● Exercise aim: Your task is to restate word for word the lines in the material below, from the one with "left back paw: (560, 551)" up to and including the one with "left eye: (456, 502)". Do not carry over the pictures.

Top of Records provided

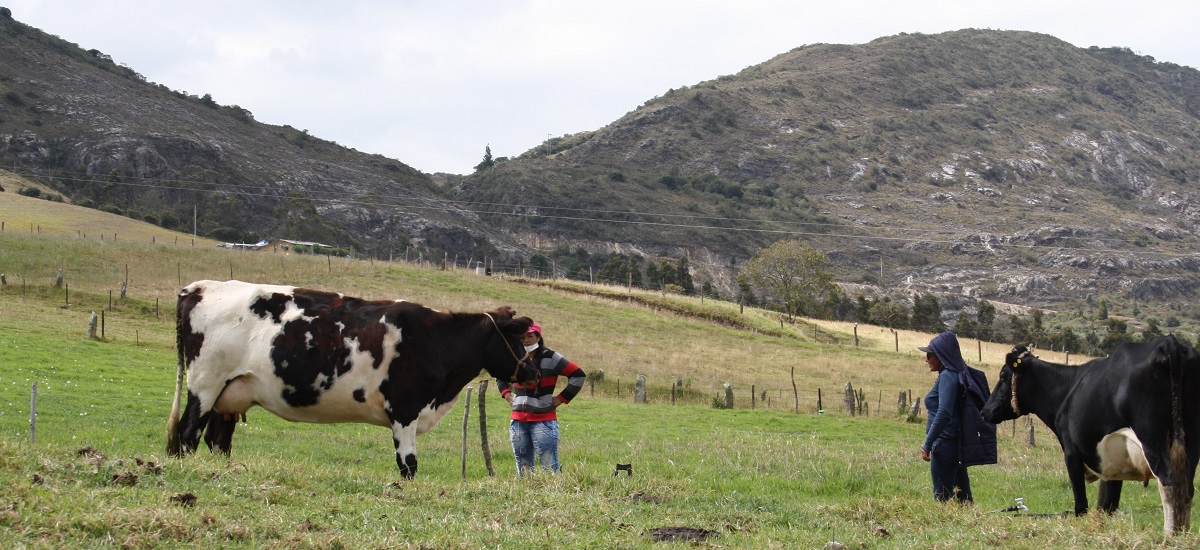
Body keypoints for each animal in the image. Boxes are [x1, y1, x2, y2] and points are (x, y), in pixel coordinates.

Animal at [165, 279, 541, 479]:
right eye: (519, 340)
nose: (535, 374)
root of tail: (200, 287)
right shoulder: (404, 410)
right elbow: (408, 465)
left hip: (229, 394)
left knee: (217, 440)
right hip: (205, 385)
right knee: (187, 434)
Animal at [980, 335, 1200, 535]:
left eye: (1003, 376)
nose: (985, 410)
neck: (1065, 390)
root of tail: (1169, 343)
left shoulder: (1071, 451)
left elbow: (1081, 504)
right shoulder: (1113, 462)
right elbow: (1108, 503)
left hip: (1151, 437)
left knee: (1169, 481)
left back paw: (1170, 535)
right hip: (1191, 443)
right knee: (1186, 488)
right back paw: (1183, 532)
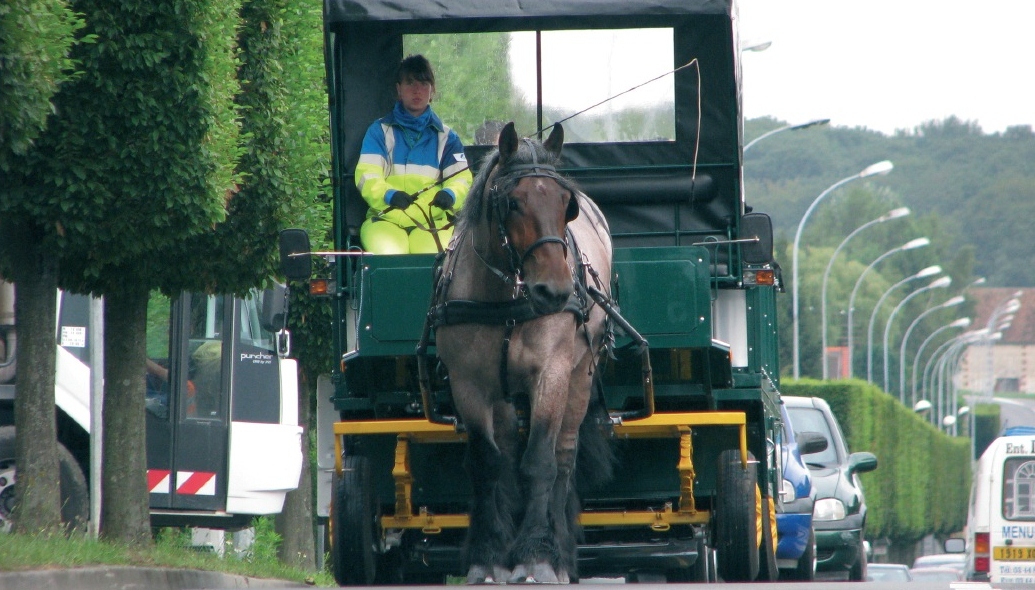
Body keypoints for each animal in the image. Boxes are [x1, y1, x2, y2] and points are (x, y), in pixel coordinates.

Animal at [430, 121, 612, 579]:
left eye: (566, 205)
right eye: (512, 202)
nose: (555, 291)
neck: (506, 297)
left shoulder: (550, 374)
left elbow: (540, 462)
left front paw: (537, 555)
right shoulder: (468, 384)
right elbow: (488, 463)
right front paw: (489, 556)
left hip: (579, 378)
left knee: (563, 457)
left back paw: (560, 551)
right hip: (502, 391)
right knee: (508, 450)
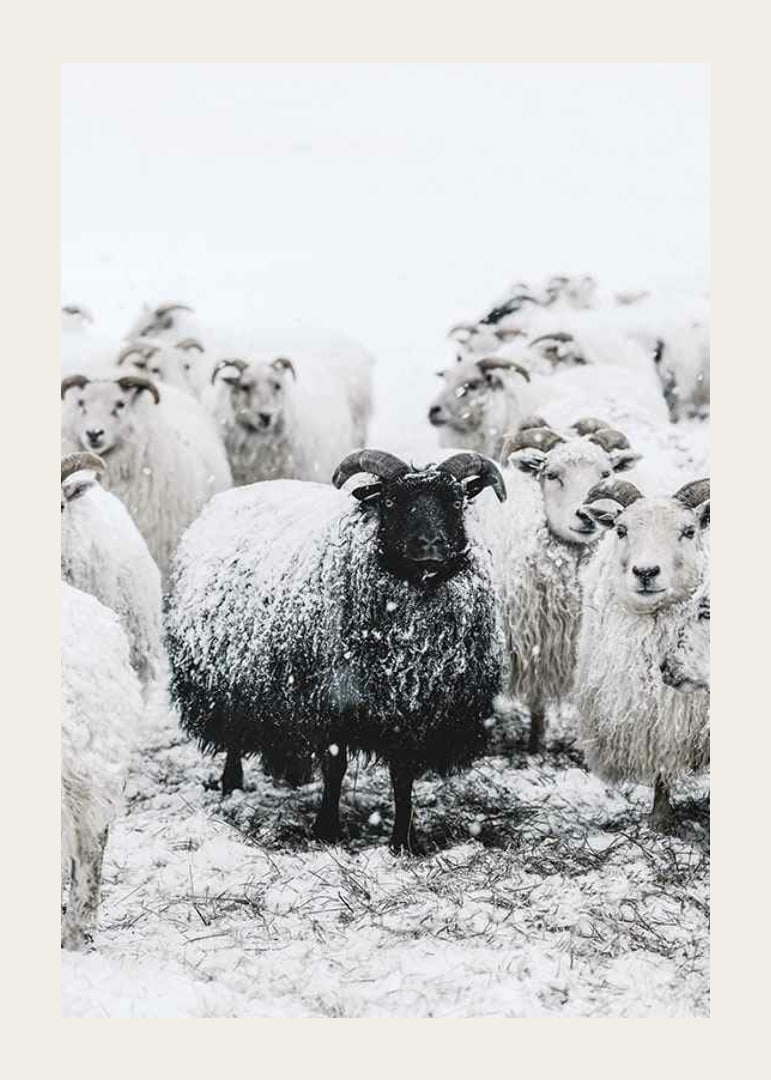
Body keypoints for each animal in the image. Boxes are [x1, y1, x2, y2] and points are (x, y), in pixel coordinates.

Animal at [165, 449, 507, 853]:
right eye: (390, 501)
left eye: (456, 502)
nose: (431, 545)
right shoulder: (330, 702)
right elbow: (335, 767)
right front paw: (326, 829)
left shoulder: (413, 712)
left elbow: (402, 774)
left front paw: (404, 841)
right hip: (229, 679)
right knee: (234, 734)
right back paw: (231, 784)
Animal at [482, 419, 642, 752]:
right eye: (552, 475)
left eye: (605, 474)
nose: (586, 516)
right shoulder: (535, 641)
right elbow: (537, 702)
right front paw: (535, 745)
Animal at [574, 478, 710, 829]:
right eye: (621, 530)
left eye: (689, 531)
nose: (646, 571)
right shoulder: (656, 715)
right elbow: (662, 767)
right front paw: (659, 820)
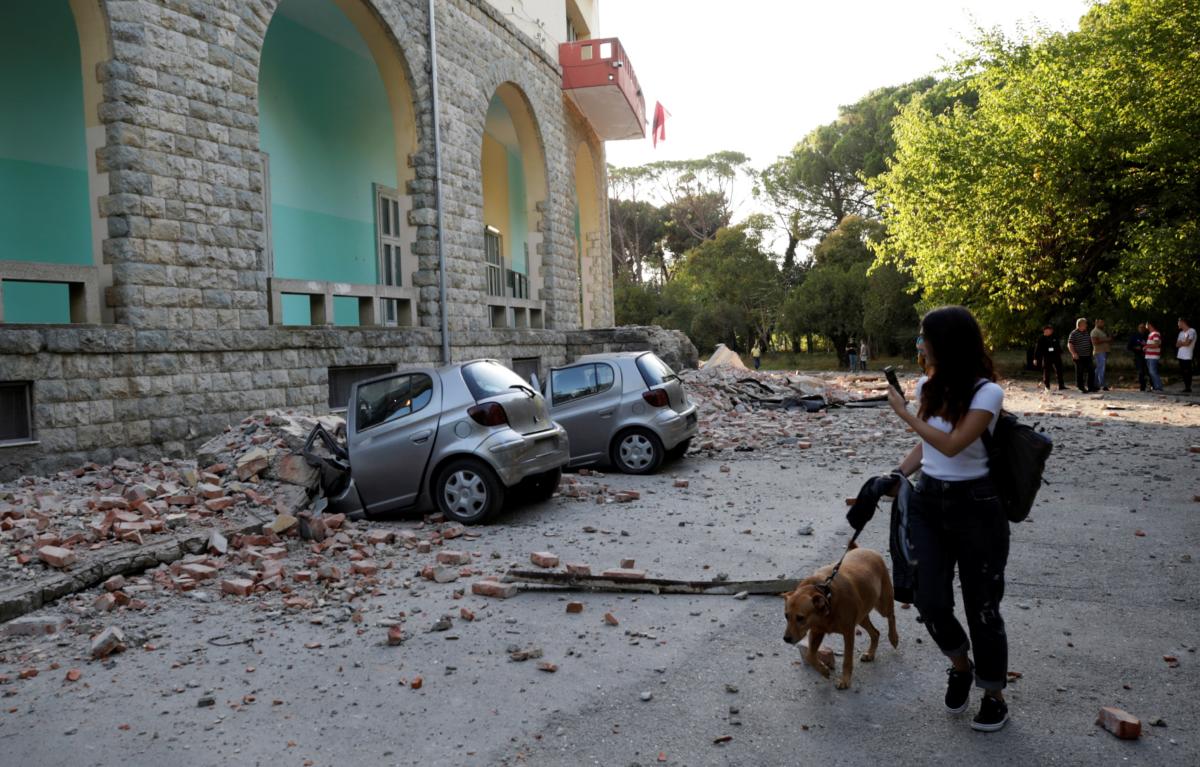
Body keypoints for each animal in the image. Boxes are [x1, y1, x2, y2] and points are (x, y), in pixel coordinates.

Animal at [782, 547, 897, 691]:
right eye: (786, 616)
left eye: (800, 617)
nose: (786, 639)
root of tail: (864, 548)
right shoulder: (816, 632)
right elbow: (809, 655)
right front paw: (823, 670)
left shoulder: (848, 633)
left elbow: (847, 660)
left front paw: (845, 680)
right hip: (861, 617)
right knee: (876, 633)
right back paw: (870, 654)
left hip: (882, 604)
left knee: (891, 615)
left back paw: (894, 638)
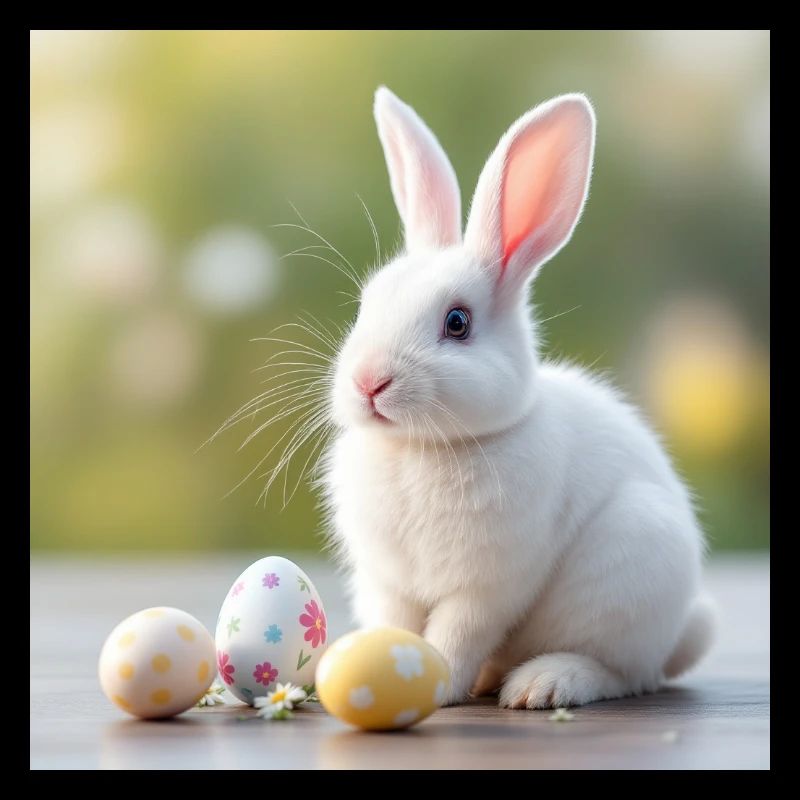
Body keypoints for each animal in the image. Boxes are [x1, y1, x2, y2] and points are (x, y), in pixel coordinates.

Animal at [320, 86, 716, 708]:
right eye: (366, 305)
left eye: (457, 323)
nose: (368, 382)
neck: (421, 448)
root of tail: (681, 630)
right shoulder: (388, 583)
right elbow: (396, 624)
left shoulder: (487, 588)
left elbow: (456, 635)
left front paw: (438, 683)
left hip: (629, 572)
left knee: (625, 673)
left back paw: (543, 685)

Bottom of Records provided

● Finished task:
left back paw: (560, 551)
right hip: (502, 391)
right knee: (508, 450)
Body keypoints for each animal in the image. Boxes are [x1, y1, x2, y2] and points are (x, y), in pixel coordinates.

Animal at [165, 449, 507, 853]:
right eye: (390, 501)
left eye: (456, 502)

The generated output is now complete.